## EXERCISE DESCRIPTION:
Output all entries exactly; images excluded.

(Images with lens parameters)

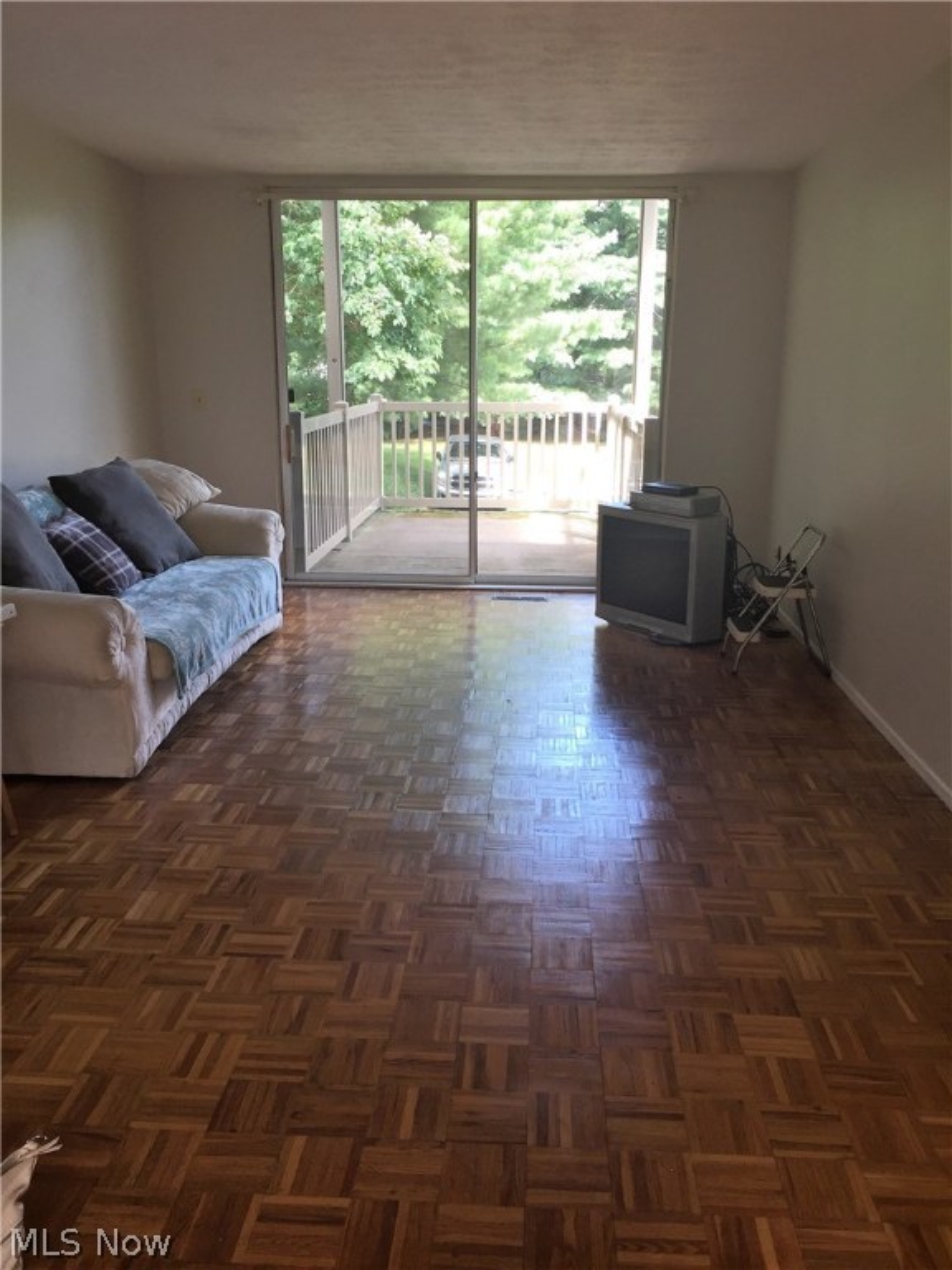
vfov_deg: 61.7
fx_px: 1063
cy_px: 635
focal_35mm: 29
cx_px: 476
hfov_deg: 48.2
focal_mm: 4.15
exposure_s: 1/60
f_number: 2.2
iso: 32
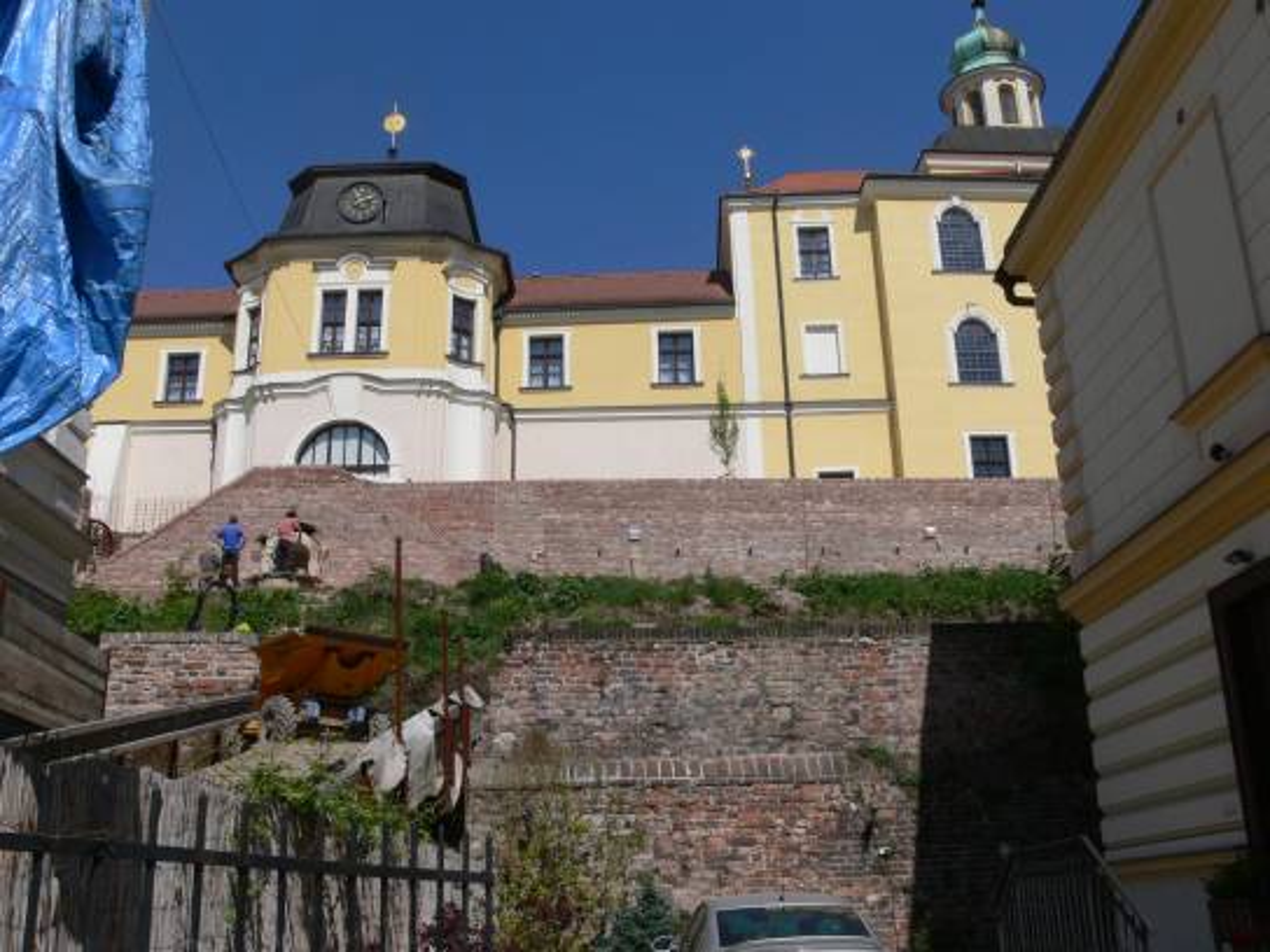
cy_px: 476
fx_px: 1284
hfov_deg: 52.6
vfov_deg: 40.7
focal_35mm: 35
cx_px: 635
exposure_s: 1/500
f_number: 8
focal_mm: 7.4
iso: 100
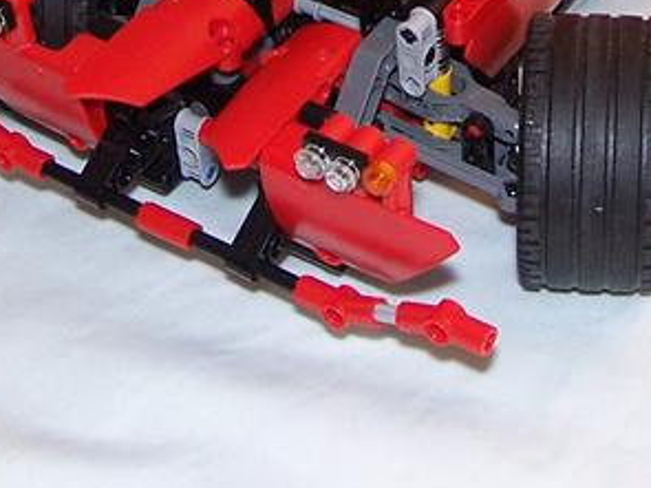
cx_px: 430
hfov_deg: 19.0
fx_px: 1936
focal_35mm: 103
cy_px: -146
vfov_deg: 13.8
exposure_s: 1/60
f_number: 2.8
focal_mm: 6.3
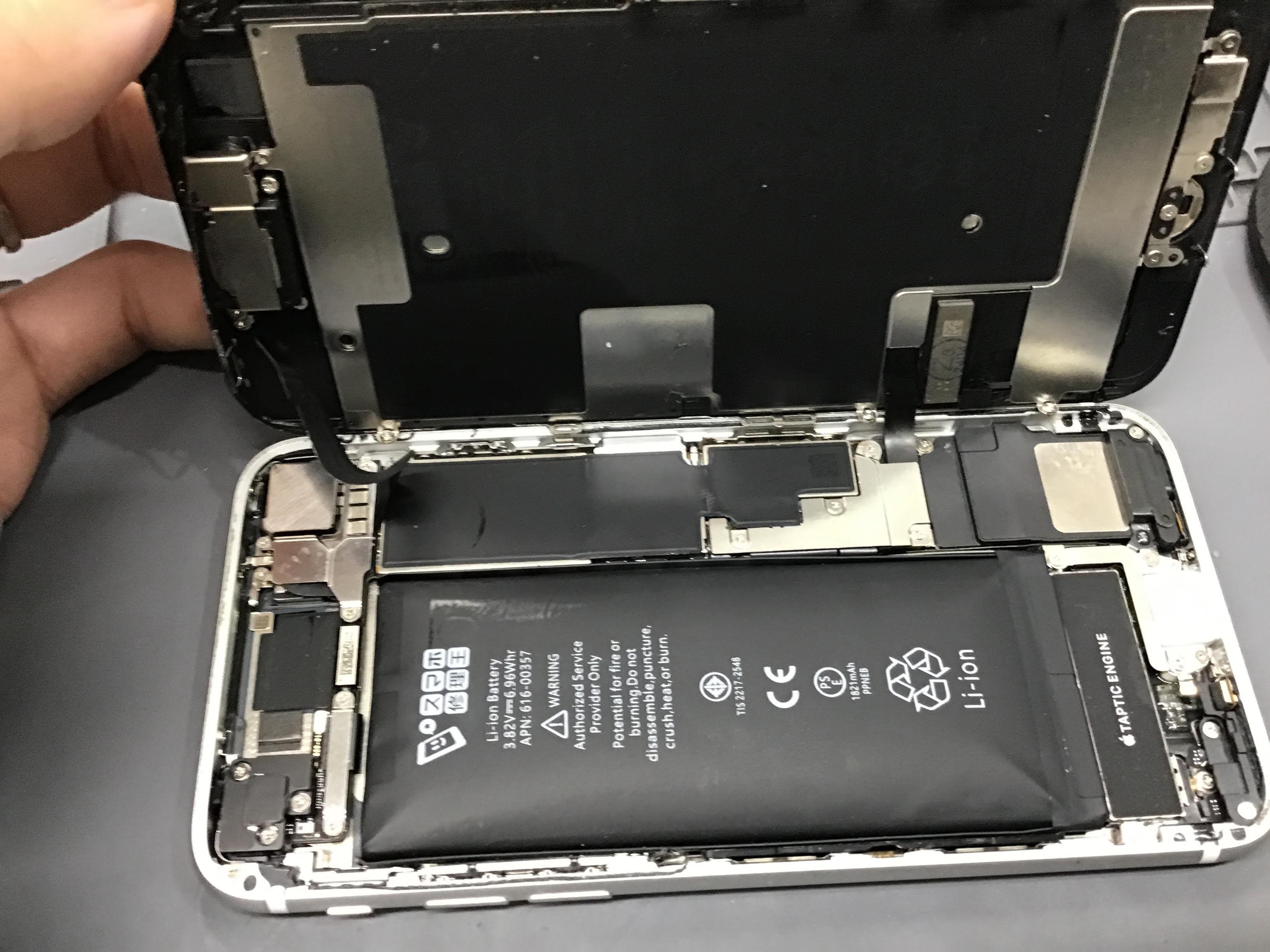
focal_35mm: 31
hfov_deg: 58.4
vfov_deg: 45.4
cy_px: 476
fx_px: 1137
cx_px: 635
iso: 125
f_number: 2.4
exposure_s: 1/30
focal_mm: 3.3
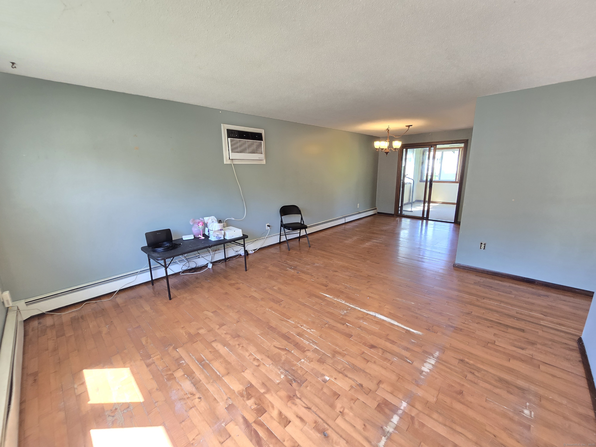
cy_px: 224
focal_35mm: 13
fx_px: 224
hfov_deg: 106.2
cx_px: 298
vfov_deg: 89.9
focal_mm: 2.2
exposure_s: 1/60
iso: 125
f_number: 2.2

## SOLUTION TO THE PROBLEM:
vfov_deg: 61.7
fx_px: 1063
cy_px: 635
focal_35mm: 29
cx_px: 476
hfov_deg: 48.2
focal_mm: 4.15
exposure_s: 1/60
f_number: 2.2
iso: 32
cy_px: 476
fx_px: 1284
hfov_deg: 52.6
vfov_deg: 40.7
focal_35mm: 35
cx_px: 635
exposure_s: 1/500
f_number: 8
focal_mm: 7.4
iso: 100
cx_px: 430
hfov_deg: 19.0
fx_px: 1936
focal_35mm: 103
cy_px: -146
vfov_deg: 13.8
exposure_s: 1/60
f_number: 2.8
focal_mm: 6.3
focal_35mm: 31
hfov_deg: 58.4
vfov_deg: 45.4
cy_px: 476
fx_px: 1137
cx_px: 635
iso: 125
f_number: 2.4
exposure_s: 1/30
focal_mm: 3.3
cy_px: 224
focal_35mm: 13
fx_px: 224
hfov_deg: 106.2
cx_px: 298
vfov_deg: 89.9
focal_mm: 2.2
exposure_s: 1/60
iso: 125
f_number: 2.2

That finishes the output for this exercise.